I was able to work around most of the bad footprints, but some of them were barely salvageable, since the through-holes were too small. I was able to drill them out on the drill press in the lab, but that left me with very small contact areas to solder to, so I had a few hideous solder joints.
After getting the power supply portions of the board soldered came getting the MSP430 talking to my MSP430 Launchpad, which I’m using as a programmer. Initial attempts to program the micro were met with silence (and mspdebug reporting no response from the target), but the problem turned out to be due to using cables that were too long- I had simply clipped test leads onto the relevant headers, yielding a programming cable that was around 1 meter long, while the MSP430 Hardware Tools User’s Guide (SLAU278) indicates that a programming cable should not exceed 20 cm in length. I assembled a shorter cable in response (by soldering a few wires onto the leads of a female 0.1" socket) and all was well.
The most recent snag in assembly was the discovery that I had botched some of the MSP430’s outputs. I had connected the boost converter’s PWM input to Timer A output 0 on the micro, but I discovered while writing the code to control the boost converter that it’s impossible to output PWM on output module 0, due to the assignment of SFRs for timer control. The user’s manual for the chip even mentions this, but I simply failed to appreciate it.

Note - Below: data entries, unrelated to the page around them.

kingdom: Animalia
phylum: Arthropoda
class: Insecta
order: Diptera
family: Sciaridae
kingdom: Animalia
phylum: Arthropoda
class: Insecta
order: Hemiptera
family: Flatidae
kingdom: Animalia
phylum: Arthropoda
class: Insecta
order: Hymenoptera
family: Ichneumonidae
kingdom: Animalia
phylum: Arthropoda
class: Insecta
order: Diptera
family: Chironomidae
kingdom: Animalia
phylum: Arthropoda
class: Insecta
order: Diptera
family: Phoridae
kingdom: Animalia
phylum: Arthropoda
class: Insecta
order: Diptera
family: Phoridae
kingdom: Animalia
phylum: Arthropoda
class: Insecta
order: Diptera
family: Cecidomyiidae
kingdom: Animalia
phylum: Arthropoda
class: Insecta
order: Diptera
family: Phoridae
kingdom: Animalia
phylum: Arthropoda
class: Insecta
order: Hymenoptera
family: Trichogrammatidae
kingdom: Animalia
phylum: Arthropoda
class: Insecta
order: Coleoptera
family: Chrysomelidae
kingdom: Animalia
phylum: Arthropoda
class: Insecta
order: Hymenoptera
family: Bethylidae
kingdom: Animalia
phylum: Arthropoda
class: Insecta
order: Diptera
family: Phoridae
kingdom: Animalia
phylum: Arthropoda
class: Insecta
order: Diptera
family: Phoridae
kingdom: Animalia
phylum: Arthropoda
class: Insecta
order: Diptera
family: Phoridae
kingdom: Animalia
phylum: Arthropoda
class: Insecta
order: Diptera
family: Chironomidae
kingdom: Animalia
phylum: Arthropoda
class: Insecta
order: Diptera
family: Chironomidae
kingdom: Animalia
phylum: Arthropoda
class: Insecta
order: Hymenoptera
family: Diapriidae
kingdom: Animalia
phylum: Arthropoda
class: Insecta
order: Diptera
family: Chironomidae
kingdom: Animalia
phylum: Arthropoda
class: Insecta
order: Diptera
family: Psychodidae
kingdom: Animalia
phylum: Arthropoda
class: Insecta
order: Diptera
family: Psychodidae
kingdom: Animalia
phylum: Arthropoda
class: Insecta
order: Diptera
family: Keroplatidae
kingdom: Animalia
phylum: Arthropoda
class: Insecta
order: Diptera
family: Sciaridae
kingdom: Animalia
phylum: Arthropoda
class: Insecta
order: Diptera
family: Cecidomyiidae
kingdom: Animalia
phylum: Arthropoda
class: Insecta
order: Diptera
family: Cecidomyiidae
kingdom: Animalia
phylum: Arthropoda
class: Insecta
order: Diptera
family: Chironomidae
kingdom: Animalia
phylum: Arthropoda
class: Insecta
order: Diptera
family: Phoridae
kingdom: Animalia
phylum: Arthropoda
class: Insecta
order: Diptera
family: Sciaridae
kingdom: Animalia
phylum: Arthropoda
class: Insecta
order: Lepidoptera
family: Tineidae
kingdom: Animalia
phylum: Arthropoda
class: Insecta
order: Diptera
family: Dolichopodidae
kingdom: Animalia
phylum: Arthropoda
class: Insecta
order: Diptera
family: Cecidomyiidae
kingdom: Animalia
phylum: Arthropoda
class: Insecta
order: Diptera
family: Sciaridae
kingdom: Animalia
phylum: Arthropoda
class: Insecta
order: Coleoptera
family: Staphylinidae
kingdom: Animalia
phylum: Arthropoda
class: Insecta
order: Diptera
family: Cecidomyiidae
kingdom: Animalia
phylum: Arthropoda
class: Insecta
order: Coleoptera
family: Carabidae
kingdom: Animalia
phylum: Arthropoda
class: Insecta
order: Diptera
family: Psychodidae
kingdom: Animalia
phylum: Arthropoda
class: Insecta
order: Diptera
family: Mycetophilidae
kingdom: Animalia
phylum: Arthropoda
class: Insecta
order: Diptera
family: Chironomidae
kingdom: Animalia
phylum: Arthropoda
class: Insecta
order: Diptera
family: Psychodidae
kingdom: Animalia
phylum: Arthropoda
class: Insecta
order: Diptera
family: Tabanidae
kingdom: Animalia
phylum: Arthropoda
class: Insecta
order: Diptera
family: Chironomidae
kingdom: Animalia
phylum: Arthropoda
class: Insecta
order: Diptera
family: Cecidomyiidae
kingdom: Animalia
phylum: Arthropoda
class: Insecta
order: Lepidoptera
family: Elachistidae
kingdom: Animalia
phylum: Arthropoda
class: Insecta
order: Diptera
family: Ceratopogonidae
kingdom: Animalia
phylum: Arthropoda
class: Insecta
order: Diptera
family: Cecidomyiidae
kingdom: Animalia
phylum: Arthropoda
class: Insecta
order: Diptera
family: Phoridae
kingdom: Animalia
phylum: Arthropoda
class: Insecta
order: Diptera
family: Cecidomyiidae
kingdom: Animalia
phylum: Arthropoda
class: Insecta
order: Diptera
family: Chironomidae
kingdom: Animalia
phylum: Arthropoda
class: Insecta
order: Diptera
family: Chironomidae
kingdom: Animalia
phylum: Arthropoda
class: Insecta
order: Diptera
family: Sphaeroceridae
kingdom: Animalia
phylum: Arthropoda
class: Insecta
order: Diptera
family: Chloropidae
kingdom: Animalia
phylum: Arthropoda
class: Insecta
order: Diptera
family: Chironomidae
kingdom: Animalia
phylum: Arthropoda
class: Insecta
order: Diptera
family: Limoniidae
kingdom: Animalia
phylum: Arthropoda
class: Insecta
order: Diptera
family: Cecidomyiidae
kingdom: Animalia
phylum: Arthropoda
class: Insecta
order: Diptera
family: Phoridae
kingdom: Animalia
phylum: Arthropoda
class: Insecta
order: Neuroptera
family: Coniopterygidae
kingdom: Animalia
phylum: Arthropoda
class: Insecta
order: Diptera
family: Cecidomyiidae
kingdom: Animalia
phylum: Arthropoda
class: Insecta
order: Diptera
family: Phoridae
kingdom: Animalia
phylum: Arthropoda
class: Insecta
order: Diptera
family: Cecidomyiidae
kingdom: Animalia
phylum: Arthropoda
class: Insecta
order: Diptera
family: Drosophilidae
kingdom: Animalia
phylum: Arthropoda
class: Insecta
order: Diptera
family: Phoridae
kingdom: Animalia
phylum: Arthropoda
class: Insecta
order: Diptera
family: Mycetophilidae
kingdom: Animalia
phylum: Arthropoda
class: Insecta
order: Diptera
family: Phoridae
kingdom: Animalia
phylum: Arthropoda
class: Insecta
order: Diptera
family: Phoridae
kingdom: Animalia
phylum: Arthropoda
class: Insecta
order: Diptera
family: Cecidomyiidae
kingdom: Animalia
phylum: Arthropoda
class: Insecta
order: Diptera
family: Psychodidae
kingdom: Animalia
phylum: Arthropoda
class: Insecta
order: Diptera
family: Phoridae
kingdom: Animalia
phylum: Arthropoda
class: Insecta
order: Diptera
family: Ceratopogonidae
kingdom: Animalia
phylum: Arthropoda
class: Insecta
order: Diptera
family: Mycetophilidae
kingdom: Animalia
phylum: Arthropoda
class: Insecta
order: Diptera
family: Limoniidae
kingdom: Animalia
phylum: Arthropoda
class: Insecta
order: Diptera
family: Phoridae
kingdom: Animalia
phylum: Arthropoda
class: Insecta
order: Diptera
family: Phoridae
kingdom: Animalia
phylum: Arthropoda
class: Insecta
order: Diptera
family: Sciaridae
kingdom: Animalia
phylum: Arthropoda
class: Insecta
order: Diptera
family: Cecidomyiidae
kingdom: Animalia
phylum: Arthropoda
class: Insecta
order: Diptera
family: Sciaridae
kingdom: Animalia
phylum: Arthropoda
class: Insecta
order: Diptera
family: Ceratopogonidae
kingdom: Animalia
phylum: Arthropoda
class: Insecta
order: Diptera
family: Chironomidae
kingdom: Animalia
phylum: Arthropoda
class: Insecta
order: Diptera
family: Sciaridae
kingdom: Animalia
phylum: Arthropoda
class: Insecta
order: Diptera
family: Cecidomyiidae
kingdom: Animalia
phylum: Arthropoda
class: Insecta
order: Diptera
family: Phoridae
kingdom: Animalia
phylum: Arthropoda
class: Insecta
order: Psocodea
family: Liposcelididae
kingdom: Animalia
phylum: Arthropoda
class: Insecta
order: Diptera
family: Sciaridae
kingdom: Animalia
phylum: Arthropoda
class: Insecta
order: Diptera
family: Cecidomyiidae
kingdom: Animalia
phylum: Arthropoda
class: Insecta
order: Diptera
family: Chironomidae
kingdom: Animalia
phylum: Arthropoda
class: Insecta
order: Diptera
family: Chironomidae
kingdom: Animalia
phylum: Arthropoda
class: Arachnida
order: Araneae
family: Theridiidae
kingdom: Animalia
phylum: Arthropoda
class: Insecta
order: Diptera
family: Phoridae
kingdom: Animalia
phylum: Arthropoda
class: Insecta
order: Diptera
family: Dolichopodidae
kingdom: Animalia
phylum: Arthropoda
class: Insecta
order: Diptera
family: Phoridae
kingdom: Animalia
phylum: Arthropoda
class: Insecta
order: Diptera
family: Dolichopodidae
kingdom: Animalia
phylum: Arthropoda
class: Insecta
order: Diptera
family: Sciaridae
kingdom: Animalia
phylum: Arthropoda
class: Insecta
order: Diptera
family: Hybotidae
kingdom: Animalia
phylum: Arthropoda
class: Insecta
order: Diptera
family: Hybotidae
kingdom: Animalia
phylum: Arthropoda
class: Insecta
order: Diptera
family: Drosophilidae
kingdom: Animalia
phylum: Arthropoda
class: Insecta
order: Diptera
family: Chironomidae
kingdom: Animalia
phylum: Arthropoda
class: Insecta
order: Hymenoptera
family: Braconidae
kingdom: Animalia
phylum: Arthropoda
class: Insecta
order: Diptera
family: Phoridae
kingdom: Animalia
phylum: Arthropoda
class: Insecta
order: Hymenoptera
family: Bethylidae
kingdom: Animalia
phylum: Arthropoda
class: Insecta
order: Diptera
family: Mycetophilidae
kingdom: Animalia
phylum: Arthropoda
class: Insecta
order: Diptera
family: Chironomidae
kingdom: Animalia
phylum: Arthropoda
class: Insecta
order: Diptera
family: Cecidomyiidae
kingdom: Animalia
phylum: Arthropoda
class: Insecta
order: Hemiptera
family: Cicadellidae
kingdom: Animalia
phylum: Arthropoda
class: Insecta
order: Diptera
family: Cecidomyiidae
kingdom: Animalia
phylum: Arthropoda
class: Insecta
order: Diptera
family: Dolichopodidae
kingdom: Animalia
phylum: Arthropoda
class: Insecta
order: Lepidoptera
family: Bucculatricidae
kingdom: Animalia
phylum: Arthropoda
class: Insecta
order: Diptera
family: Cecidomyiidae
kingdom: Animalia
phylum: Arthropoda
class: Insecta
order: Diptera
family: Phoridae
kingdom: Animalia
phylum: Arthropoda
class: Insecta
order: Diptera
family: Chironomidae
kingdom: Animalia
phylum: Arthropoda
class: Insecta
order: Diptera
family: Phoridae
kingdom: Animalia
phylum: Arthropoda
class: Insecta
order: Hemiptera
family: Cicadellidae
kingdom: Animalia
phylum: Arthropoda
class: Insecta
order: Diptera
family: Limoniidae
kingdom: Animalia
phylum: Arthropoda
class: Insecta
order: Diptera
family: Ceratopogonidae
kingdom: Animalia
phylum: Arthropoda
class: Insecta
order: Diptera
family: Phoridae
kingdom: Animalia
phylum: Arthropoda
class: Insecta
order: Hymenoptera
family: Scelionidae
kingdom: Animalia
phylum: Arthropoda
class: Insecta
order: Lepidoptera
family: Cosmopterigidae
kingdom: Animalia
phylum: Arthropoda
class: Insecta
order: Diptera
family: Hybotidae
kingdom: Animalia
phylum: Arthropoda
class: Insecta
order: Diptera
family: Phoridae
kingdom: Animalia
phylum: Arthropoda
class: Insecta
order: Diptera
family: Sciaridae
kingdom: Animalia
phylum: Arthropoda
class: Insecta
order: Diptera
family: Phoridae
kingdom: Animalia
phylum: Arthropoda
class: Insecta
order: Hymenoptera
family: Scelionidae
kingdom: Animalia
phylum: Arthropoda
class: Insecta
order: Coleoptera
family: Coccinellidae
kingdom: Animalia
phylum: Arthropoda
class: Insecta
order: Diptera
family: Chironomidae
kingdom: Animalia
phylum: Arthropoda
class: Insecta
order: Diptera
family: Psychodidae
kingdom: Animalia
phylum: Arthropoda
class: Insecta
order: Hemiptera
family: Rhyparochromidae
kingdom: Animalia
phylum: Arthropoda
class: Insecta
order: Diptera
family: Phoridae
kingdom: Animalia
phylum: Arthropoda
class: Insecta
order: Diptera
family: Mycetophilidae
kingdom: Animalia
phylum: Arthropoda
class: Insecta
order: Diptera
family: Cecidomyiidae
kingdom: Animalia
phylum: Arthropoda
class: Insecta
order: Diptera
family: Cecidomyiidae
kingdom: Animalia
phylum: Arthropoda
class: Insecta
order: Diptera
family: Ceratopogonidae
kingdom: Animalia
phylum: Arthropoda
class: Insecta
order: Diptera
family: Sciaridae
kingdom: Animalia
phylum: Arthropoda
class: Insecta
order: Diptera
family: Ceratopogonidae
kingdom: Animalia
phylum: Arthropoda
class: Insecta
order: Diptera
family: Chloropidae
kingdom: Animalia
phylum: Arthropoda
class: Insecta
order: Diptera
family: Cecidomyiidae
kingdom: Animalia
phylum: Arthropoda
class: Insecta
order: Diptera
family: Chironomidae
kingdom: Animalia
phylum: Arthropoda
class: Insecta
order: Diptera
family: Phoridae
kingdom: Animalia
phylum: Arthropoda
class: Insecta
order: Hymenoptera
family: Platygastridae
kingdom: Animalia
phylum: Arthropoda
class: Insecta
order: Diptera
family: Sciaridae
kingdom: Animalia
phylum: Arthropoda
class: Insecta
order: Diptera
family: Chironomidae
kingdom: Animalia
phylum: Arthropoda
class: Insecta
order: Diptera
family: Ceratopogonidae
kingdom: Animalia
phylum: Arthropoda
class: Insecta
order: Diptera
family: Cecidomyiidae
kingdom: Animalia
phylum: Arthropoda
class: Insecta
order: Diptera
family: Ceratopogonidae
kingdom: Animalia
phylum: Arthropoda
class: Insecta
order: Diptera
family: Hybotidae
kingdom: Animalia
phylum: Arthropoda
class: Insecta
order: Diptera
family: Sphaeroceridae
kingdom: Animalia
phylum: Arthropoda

I could have cut a few traces and performed a blue wire fix, but it seemed like a very poor solution, and I was still concerned about the poor contact on the other vias I had to drill out, so I bit the bullet and created a new revision of the board with correct footprints for all the parts, and a more comprehensive ground plane (hopefully reducing inductive spiking on the optocoupler control lines). I’ve now sent revision 1.1 out to be made, so improved boards will be here in a few weeks. Until then, I’ll be working on the software a bit more, and hopefully updating this post with photographs.